Problem to solve. Can you write out every line in the entries below, word for word, without changing anything?

Extracted entries.
== Segment start ==

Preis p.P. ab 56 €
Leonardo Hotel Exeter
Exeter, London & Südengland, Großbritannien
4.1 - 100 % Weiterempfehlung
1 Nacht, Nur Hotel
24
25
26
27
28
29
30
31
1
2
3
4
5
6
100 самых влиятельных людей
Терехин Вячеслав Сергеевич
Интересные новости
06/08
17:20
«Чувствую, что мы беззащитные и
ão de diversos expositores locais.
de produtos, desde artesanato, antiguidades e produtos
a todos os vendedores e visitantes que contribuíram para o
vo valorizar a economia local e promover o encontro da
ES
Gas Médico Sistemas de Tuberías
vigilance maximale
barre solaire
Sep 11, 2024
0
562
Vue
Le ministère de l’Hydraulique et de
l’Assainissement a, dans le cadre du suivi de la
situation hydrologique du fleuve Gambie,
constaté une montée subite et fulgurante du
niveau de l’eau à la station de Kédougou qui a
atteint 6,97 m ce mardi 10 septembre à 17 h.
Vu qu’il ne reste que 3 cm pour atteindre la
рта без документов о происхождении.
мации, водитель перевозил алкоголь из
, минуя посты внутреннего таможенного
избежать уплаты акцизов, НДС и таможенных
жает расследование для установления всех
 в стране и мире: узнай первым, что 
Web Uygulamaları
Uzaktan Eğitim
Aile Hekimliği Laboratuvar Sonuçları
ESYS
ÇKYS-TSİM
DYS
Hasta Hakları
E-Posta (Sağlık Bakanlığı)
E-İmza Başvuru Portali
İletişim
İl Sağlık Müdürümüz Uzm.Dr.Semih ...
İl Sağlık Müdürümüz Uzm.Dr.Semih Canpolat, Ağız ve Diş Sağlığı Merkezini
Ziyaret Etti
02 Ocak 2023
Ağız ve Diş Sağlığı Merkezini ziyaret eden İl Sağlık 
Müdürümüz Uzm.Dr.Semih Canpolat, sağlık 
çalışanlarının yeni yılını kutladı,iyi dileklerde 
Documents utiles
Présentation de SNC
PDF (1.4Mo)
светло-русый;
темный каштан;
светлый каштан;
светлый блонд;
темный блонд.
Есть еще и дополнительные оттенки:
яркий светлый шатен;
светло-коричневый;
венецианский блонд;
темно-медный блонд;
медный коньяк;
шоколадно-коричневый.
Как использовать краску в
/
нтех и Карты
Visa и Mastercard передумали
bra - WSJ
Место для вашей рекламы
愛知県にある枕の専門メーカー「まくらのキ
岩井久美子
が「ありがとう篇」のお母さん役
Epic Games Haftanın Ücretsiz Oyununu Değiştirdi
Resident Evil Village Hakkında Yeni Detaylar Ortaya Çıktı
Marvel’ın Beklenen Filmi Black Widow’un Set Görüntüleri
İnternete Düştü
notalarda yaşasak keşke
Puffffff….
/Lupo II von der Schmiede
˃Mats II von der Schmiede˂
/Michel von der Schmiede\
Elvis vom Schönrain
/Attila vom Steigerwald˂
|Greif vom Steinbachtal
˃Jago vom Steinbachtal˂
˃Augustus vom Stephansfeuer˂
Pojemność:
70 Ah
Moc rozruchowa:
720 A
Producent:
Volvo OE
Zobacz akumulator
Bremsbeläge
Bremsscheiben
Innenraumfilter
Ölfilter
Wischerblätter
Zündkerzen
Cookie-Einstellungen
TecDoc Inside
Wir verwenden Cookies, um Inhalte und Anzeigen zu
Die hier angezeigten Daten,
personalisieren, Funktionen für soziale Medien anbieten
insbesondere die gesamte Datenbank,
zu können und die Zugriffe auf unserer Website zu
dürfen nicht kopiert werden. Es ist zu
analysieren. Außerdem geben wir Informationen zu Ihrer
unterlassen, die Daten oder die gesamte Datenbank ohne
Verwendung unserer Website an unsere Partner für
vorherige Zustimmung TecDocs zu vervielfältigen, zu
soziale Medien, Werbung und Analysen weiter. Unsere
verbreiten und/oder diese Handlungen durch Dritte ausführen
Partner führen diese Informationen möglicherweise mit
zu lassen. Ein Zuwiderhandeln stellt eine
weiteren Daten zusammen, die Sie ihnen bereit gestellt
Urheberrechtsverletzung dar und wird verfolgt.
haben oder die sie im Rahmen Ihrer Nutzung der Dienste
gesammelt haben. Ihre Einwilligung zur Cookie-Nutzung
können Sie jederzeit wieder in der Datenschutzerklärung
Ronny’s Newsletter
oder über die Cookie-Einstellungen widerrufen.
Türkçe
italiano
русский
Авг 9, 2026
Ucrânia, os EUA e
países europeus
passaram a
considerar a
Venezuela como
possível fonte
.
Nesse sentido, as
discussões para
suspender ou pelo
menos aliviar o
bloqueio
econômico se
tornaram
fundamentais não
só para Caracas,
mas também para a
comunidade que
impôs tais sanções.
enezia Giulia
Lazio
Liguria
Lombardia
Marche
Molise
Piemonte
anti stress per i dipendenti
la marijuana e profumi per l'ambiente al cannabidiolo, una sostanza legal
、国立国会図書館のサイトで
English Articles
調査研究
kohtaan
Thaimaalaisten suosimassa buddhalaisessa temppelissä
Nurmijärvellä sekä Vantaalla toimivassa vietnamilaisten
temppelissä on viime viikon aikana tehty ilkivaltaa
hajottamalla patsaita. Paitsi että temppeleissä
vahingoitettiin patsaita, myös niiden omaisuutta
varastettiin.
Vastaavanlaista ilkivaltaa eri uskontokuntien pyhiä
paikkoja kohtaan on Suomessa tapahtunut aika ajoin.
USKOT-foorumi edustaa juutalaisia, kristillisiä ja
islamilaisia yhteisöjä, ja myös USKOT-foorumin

== Segment end ==

Result of the task.
Preis p.P. ab 56 €
Leonardo Hotel Exeter
Exeter, London & Südengland, Großbritannien
4.1 - 100 % Weiterempfehlung
1 Nacht, Nur Hotel
24
25
26
27
28
29
30
31
1
2
3
4
5
6
100 самых влиятельных людей
Терехин Вячеслав Сергеевич
Интересные новости
06/08
17:20
«Чувствую, что мы беззащитные и
ão de diversos expositores locais.
de produtos, desde artesanato, antiguidades e produtos
a todos os vendedores e visitantes que contribuíram para o
vo valorizar a economia local e promover o encontro da
ES
Gas Médico Sistemas de Tuberías
vigilance maximale
barre solaire
Sep 11, 2024
0
562
Vue
Le ministère de l’Hydraulique et de
l’Assainissement a, dans le cadre du suivi de la
situation hydrologique du fleuve Gambie,
constaté une montée subite et fulgurante du
niveau de l’eau à la station de Kédougou qui a
atteint 6,97 m ce mardi 10 septembre à 17 h.
Vu qu’il ne reste que 3 cm pour atteindre la
рта без документов о происхождении.
мации, водитель перевозил алкоголь из
, минуя посты внутреннего таможенного
избежать уплаты акцизов, НДС и таможенных
жает расследование для установления всех
 в стране и мире: узнай первым, что 
Web Uygulamaları
Uzaktan Eğitim
Aile Hekimliği Laboratuvar Sonuçları
ESYS
ÇKYS-TSİM
DYS
Hasta Hakları
E-Posta (Sağlık Bakanlığı)
E-İmza Başvuru Portali
İletişim
İl Sağlık Müdürümüz Uzm.Dr.Semih ...
İl Sağlık Müdürümüz Uzm.Dr.Semih Canpolat, Ağız ve Diş Sağlığı Merkezini
Ziyaret Etti
02 Ocak 2023
Ağız ve Diş Sağlığı Merkezini ziyaret eden İl Sağlık 
Müdürümüz Uzm.Dr.Semih Canpolat, sağlık 
çalışanlarının yeni yılını kutladı,iyi dileklerde 
Documents utiles
Présentation de SNC
PDF (1.4Mo)
светло-русый;
темный каштан;
светлый каштан;
светлый блонд;
темный блонд.
Есть еще и дополнительные оттенки:
яркий светлый шатен;
светло-коричневый;
венецианский блонд;
темно-медный блонд;
медный коньяк;
шоколадно-коричневый.
Как использовать краску в
/
нтех и Карты
Visa и Mastercard передумали
bra - WSJ
Место для вашей рекламы
愛知県にある枕の専門メーカー「まくらのキ
岩井久美子
が「ありがとう篇」のお母さん役
Epic Games Haftanın Ücretsiz Oyununu Değiştirdi
Resident Evil Village Hakkında Yeni Detaylar Ortaya Çıktı
Marvel’ın Beklenen Filmi Black Widow’un Set Görüntüleri
İnternete Düştü
notalarda yaşasak keşke
Puffffff….
/Lupo II von der Schmiede
˃Mats II von der Schmiede˂
/Michel von der Schmiede\
Elvis vom Schönrain
/Attila vom Steigerwald˂
|Greif vom Steinbachtal
˃Jago vom Steinbachtal˂
˃Augustus vom Stephansfeuer˂
Pojemność:
70 Ah
Moc rozruchowa:
720 A
Producent:
Volvo OE
Zobacz akumulator
Bremsbeläge
Bremsscheiben
Innenraumfilter
Ölfilter
Wischerblätter
Zündkerzen
Cookie-Einstellungen
TecDoc Inside
Wir verwenden Cookies, um Inhalte und Anzeigen zu
Die hier angezeigten Daten,
personalisieren, Funktionen für soziale Medien anbieten
insbesondere die gesamte Datenbank,
zu können und die Zugriffe auf unserer Website zu
dürfen nicht kopiert werden. Es ist zu
analysieren. Außerdem geben wir Informationen zu Ihrer
unterlassen, die Daten oder die gesamte Datenbank ohne
Verwendung unserer Website an unsere Partner für
vorherige Zustimmung TecDocs zu vervielfältigen, zu
soziale Medien, Werbung und Analysen weiter. Unsere
verbreiten und/oder diese Handlungen durch Dritte ausführen
Partner führen diese Informationen möglicherweise mit
zu lassen. Ein Zuwiderhandeln stellt eine
weiteren Daten zusammen, die Sie ihnen bereit gestellt
Urheberrechtsverletzung dar und wird verfolgt.
haben oder die sie im Rahmen Ihrer Nutzung der Dienste
gesammelt haben. Ihre Einwilligung zur Cookie-Nutzung
können Sie jederzeit wieder in der Datenschutzerklärung
Ronny’s Newsletter
oder über die Cookie-Einstellungen widerrufen.
Türkçe
italiano
русский
Авг 9, 2026
Ucrânia, os EUA e
países europeus
passaram a
considerar a
Venezuela como
possível fonte
.
Nesse sentido, as
discussões para
suspender ou pelo
menos aliviar o
bloqueio
econômico se
tornaram
fundamentais não
só para Caracas,
mas também para a
comunidade que
impôs tais sanções.
enezia Giulia
Lazio
Liguria
Lombardia
Marche
Molise
Piemonte
anti stress per i dipendenti
la marijuana e profumi per l'ambiente al cannabidiolo, una sostanza legal
、国立国会図書館のサイトで
English Articles
調査研究
kohtaan
Thaimaalaisten suosimassa buddhalaisessa temppelissä
Nurmijärvellä sekä Vantaalla toimivassa vietnamilaisten
temppelissä on viime viikon aikana tehty ilkivaltaa
hajottamalla patsaita. Paitsi että temppeleissä
vahingoitettiin patsaita, myös niiden omaisuutta
varastettiin.
Vastaavanlaista ilkivaltaa eri uskontokuntien pyhiä
paikkoja kohtaan on Suomessa tapahtunut aika ajoin.
USKOT-foorumi edustaa juutalaisia, kristillisiä ja
islamilaisia yhteisöjä, ja myös USKOT-foorumin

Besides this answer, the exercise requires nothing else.